En 1901, une figure emblématique de la sculpture européenne voit le jour à St-Sulpice, Neuchâtel. Roger Ferrier, sculpteur et pédagogue de renom, se lance dans un périple artistique et éducatif qui le mène à influencer profondément les paysages urbain et culturel genevois. Sa naissance coïncide avec une époque de profondes mutations artistiques, offrant un terreau fertile à son talent et à sa vision. Le parcours de Ferrier, marqué par un apprentissage rigoureux et des collaborations prestigieuses, dépeint l’histoire d’un homme dédié à l’excellence dans l’art de la sculpture sur pierre et dans la transmission de son savoir.
Roger Ferrier, sculpteur et enseignant, est né le 5 novembre 1901 à St-Sulpice (Neuchâtel). Il est décédé le 8 octobre 1977 à Genève et repose dans le cimetière du Bois de Vaud à Lausanne avec ses parents et plusieurs de ses frères et sœurs, sous le monument qu’il avait lui-même taillé. Roger Philippe Ferrier était le douzième enfant d’un industriel de pâtes de bois de Les Verrières. Il a étudié au Collège classique de Neuchâtel, puis il a fait un apprentissage d’un an chez un architecte bernois (Dachselt), et c’est là qu’il a pris sa décision d’étudier la sculpture. Il est entré à la Gewerbeschule de Berne pour y suivre des cours de dessin, de perspective, de modelage et de ciselure. Après deux ans d’études à Berne, il est entré à l’Ecole des Arts Industriels de Genève, dans la classe de sculpture sur pierre et reçut son certificat après trois années d’apprentissage. En parallèle, il a suivi les cours du soir à L’Ecole des Beaux-Arts. Dès sa sortie de l’école, il a gagné sa vie en travaillant de façon saisonnière à Berne et à Genève en utilisant les gains réalisés à faire de la sculpture, à s’instruire et à voyager. Tout en fournissant des modèles industriels et artistiques à la fonderie Kugler à Genève, il a collaboré avec une maison de staff de Berne.
C’est grâce à ces collaborations qu’il est entrée en relation avec des architectes qui lui ont conféré des travaux de sculpture.
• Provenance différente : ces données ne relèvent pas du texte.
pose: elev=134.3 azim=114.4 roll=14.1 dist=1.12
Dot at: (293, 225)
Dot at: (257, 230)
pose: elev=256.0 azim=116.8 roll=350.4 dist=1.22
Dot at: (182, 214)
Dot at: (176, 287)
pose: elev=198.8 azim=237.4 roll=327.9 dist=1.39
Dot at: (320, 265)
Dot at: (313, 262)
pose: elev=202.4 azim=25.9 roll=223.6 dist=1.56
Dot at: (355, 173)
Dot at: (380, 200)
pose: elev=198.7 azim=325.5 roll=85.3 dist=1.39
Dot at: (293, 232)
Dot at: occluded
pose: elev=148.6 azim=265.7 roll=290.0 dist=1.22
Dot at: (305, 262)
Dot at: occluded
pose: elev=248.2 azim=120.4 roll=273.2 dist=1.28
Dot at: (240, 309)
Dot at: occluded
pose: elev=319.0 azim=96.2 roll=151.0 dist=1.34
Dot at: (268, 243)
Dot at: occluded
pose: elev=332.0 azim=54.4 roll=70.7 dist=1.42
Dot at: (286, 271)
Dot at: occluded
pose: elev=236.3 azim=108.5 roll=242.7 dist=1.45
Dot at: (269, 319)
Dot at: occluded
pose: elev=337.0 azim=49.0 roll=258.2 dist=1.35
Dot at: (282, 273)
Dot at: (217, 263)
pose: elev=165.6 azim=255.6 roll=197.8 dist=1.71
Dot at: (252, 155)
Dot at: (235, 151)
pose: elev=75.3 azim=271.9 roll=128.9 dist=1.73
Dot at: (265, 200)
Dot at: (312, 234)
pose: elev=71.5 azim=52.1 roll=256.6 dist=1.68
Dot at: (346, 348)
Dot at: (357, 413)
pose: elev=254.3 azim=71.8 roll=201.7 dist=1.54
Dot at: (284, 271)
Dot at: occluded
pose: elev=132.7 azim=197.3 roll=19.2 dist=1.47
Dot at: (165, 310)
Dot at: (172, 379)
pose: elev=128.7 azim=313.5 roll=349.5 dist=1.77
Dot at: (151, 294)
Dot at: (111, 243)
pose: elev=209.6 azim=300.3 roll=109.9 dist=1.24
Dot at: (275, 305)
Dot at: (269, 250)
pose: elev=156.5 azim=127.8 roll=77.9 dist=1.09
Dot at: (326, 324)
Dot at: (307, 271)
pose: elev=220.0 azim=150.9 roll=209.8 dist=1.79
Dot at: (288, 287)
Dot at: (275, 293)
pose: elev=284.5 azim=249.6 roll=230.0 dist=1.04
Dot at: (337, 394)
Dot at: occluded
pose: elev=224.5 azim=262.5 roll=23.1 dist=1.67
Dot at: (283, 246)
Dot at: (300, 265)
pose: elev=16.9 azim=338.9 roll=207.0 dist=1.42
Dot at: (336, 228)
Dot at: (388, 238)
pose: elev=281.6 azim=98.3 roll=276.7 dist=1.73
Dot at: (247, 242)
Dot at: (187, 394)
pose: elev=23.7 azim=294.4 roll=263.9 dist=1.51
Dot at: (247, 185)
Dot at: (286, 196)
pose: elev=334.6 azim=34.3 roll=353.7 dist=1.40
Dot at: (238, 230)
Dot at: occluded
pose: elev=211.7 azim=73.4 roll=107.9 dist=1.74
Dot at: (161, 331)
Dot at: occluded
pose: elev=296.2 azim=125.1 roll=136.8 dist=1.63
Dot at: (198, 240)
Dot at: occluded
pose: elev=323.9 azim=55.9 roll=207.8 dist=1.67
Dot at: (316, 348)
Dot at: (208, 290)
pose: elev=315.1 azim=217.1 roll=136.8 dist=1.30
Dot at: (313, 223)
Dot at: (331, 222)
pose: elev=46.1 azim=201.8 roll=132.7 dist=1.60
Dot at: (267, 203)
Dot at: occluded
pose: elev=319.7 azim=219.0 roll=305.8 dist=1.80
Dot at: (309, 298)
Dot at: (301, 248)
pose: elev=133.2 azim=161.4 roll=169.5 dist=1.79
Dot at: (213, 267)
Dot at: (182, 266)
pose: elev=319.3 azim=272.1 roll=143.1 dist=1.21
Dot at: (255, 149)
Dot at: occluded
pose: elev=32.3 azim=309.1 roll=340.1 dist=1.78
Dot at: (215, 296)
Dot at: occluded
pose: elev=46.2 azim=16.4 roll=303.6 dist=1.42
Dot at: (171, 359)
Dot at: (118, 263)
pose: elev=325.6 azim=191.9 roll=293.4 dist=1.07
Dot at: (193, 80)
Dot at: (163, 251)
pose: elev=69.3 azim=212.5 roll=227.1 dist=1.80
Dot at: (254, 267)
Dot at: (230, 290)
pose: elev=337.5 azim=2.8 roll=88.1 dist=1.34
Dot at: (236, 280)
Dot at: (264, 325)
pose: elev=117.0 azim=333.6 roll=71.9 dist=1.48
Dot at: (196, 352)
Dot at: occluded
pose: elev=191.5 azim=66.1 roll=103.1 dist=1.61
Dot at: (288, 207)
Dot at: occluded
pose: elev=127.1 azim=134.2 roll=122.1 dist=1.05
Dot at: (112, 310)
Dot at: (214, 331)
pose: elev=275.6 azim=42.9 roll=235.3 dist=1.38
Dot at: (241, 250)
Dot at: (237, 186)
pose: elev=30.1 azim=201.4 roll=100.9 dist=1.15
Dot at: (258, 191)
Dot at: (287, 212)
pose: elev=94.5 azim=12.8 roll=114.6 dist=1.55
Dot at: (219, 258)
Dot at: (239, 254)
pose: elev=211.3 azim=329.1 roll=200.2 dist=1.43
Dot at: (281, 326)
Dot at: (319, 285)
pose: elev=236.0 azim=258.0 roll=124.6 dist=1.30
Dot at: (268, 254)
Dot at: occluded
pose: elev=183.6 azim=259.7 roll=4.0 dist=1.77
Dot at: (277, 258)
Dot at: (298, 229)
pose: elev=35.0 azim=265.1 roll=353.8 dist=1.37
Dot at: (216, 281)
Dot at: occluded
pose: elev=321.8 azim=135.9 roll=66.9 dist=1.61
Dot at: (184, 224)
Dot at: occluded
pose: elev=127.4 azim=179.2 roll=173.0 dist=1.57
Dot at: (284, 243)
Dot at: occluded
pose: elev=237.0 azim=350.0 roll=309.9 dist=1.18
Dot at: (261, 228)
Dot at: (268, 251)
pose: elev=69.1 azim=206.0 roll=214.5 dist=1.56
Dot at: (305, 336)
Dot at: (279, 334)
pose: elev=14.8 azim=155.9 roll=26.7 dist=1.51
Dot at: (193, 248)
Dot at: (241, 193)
Il a représenté pendant un an le Consortium marbrier de France Fèvre & Cie et a eu à s’occuper des revêtements des façades de la Société des Nations (SDN) et de questions relatives au monument Albert Thomas au Bureau International du Travail (BIT), tous deux situés à Genève.
Un chapitre fondamental de la vie de Roger Ferrier a été celui de l’enseignement, principalement à Genève dans le public et le privé.
Roger Ferrier avait établi de solides liens d’amitié avec Adolphe Guyonnet, qui l’a présenté au Groupe de St-Luc, constitué officiellement en 1932, il a réuni jusqu’à 150 membres, avant tout des artistes formés aux Ecoles des Beaux-Arts ou des Arts Industriels
En 1939, l’architecte Adolphe Guyonnet a confié à Roger Ferrier la réalisation des éléments du nouveau plafond de l’église du Sacré-Cœur. Roger Ferrier a en effet réalisé en stuc 14 thèmes différents pour 24 panneaux de grandes dimensions. Parmi les motifs décoratifs du plafond, qui mesure 30 mètres sur 12 mètres, on trouve :
Le monogramme du Christ, appelé également Chrisme, est un symbole chrétien formé parles deux majuscules grecques X (chi) et P (rhô), la première étant apposée sur la seconde. Ces deux lettres sont les premières du mot grec qui signifie Christ.
Le Poisson, les premiers chrétiens persécutés par les autorités romaines l’utilisaient comme code secret pour se reconnaître entre eux. Ce symbole est le signe de la Résurrection, celui de l’eau du baptême et de tous les chrétiens baptisés dans la piscina ou le baptistère.
L’Eucharistie, évoque le Christ avec le blé (corps), les raisins (sang), l’aiguière (le Saint-Graal) et le tournesol se référant au rayonnement du Christ
Le Cerf, dans le bestiaire biblique, cet animal est symbole de fertilité, longévité et résurrection
Les quatre évangélistes, à savoir Saint Mathieu représenté par l’homme-ange ; Saint Marc et le lion, Saint Luc et le taureau, Saint Jean et l’aigle
Le pélican, se donne lui-même en pâture à ses petits, et qui représente Jésus-Christ
L’Agneau pascal, représente le sacrifice ultime du Christ pour la rédemption des hommes.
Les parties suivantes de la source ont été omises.